Rodgers has been working with Cardinal Spellman to form a co-op swim team, which could be a good fit because they swim at Massasoit. But the schools being in different districts has made for some rough going.
He also said parents have begun asking why coached have not been making substitutions off the bench when the teams are winning by lopsided margins.
“The state is going through the most radical change that we’ve ever had in terms of how the MIAA is operating,” Rodgers said, reporting that W-H has voted against the changes. “I think it’s bad for kids, I think it’s bad for educational athletics.”
Sectional play is no longer done, now championships are statewide, with no regional play ahead of tournaments. If the field hockey team was in the tournament, its first game would be against Nashoba Regional or Longmeadow.
“That’s not even the big problem,” he said. “The big problem is the power rankings.” The top 32 teams in the state by power rankings make it into the tournaments.
“About half the teams make it,” Rodgers said.
Teams are no longer seeded by winning percentage, but by point differential in all wins combined with opposing teams.
“It does affect how coaches will coach games,” he said.
Superintendent of Schools Jeff Szymaniak also said he was adamantly opposed to the change in rankings and offered to draft a letter to the MIAA if the committee wanted to go that route, and encouraged the committee to do so. The committee’s consensus was to seek such a letter be sent.
“The MIAA is all of us, it’s all of you,” Rodgers said. “I sit on several committees.
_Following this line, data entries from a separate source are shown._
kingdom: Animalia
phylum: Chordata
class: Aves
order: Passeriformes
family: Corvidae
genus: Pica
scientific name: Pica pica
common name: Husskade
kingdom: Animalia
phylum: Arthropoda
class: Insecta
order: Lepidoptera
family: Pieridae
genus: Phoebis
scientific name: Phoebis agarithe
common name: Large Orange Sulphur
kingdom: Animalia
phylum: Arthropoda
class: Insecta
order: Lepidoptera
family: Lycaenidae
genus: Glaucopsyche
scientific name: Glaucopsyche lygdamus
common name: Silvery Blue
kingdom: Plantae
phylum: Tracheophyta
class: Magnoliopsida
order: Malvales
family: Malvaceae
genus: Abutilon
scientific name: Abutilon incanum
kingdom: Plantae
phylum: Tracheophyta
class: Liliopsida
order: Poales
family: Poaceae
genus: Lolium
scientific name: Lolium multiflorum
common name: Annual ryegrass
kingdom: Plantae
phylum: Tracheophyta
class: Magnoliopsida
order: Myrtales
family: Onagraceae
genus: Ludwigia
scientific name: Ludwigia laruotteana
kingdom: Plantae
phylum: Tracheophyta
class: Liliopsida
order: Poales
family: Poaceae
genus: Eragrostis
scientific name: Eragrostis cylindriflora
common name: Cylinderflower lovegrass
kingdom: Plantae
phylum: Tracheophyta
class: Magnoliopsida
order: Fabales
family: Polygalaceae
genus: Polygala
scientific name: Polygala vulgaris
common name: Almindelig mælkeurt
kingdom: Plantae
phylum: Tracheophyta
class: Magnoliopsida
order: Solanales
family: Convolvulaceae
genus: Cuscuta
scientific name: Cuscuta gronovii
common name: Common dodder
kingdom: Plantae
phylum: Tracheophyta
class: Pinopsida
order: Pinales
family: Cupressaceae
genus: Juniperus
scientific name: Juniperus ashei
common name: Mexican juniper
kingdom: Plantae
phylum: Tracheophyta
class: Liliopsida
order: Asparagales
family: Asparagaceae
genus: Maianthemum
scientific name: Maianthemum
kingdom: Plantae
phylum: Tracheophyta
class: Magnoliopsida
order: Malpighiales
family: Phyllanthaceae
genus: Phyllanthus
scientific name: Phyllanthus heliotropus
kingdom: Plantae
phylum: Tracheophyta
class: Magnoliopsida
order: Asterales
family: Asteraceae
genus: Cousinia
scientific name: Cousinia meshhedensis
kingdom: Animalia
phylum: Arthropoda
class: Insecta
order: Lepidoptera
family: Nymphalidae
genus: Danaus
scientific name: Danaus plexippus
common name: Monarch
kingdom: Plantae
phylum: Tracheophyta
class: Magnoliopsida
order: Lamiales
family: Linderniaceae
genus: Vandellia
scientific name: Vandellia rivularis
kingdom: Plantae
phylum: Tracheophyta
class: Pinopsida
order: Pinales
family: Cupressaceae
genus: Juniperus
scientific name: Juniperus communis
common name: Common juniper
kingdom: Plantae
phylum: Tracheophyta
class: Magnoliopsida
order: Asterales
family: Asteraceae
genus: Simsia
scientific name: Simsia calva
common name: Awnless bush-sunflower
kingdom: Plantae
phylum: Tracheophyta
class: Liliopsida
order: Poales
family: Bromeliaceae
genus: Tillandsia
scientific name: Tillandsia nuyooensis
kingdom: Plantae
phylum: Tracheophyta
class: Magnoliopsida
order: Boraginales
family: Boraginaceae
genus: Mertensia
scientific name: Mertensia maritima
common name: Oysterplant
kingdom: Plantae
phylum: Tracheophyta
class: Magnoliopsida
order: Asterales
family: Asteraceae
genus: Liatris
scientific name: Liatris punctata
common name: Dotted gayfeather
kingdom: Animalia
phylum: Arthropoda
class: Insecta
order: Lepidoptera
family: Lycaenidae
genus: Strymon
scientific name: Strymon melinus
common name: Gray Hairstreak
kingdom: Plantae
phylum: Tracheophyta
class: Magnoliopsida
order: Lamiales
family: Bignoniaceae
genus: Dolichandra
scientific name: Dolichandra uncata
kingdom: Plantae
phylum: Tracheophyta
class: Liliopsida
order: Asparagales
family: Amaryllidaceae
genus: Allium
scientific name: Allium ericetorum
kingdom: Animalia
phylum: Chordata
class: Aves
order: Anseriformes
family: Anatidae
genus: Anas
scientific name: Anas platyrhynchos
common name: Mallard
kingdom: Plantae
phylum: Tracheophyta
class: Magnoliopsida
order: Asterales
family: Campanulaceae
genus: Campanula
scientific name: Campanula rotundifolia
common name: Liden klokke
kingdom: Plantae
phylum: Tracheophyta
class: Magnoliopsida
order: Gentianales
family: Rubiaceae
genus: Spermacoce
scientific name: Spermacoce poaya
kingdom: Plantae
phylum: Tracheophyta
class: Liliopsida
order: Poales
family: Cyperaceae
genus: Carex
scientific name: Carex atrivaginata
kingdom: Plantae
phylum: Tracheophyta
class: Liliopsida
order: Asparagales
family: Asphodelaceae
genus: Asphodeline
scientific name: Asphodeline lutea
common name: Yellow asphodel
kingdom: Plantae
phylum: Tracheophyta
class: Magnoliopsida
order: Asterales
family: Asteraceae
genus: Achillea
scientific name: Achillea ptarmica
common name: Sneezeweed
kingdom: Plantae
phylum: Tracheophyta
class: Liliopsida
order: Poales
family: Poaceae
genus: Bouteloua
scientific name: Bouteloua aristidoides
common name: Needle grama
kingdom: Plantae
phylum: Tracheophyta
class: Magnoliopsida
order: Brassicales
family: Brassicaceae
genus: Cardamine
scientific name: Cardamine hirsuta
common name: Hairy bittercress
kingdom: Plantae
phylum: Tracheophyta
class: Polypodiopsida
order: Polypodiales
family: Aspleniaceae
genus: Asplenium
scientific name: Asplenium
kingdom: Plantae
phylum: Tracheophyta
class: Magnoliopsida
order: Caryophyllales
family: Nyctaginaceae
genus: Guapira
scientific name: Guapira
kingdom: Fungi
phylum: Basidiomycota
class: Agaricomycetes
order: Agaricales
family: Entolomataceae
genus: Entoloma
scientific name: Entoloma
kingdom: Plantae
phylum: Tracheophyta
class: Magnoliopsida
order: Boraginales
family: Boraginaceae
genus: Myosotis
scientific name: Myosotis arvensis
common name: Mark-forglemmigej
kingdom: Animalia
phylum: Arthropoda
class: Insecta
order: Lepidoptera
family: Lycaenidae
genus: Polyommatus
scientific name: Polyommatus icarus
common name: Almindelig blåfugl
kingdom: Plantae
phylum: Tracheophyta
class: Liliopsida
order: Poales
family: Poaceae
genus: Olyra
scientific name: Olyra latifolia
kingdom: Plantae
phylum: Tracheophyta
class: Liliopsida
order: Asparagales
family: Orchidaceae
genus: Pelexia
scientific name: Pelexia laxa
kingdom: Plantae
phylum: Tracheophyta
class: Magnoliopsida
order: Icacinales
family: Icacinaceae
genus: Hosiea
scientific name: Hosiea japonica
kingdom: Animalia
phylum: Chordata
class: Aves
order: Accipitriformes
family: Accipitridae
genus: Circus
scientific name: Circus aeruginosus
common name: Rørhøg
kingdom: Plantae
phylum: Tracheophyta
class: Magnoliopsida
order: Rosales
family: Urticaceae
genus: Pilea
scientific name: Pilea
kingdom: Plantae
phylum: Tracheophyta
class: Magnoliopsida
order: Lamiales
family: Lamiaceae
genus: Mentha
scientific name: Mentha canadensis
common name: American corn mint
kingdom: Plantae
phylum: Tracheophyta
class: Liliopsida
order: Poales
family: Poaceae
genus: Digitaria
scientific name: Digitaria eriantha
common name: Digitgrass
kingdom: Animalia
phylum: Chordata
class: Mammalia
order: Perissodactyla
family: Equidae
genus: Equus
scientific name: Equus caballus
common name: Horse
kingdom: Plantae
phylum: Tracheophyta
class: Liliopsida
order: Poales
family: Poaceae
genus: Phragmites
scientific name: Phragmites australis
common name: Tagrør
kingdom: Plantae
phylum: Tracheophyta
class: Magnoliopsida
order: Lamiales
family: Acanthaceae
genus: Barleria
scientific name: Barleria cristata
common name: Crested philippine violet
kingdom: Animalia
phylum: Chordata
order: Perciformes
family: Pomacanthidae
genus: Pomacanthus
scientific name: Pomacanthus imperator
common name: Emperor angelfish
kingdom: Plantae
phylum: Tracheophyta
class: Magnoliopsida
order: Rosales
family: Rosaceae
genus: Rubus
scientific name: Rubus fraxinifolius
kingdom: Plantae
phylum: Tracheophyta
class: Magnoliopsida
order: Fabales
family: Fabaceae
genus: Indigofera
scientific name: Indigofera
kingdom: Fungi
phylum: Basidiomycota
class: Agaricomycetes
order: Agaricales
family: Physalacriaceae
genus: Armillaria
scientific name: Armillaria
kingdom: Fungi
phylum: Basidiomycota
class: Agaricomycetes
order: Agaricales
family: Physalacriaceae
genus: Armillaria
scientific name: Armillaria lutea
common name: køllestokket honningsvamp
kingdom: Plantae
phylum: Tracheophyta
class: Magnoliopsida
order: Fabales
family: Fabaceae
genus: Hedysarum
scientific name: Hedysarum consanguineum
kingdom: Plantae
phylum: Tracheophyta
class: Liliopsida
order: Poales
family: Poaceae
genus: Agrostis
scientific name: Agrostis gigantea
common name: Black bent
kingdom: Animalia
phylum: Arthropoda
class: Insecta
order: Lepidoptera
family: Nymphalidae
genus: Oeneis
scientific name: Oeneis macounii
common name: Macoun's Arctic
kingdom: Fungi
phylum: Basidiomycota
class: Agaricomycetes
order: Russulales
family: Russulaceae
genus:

This decision was not made by any executive at the MIAA or any personnel … their only job is to implement what’s been voted on — the state-wide playoffs were voted by the membership, which is the principals.”
Rodgers and WHRHS Principal Dr. Christopher Jones voted against the statewide playoffs. The power rankings were voted by the tournament management committee of athletic directors and principals, not anyone at the MIAA, according to Rodgers.
“I am super-confident that this will not last,” he said.
The School Committee also voted to authorize travel to out-of-state/overnight field trips to competitions or extra tournaments, which are funded by fundraising conducted by the teams. No school budget funds are expended on them.
School Committee member Heather Kniffen expressed concern over health of the students in view of travel to Florida and Texas.
Rodgers said the students would be required to take COVID tests when they return. School policy regarding masks will be followed on out-of-state field trips.
If the school has a team lucky to be in tournament play in a marquee venue like Boston Garden, may mean the entire team and traveling fans would have to be vaccinated or the team would have to play in a different location, Rodgers and Szymaniak said.
If there was a COVID surge in any destination, Rodgers said the trip could be canceled.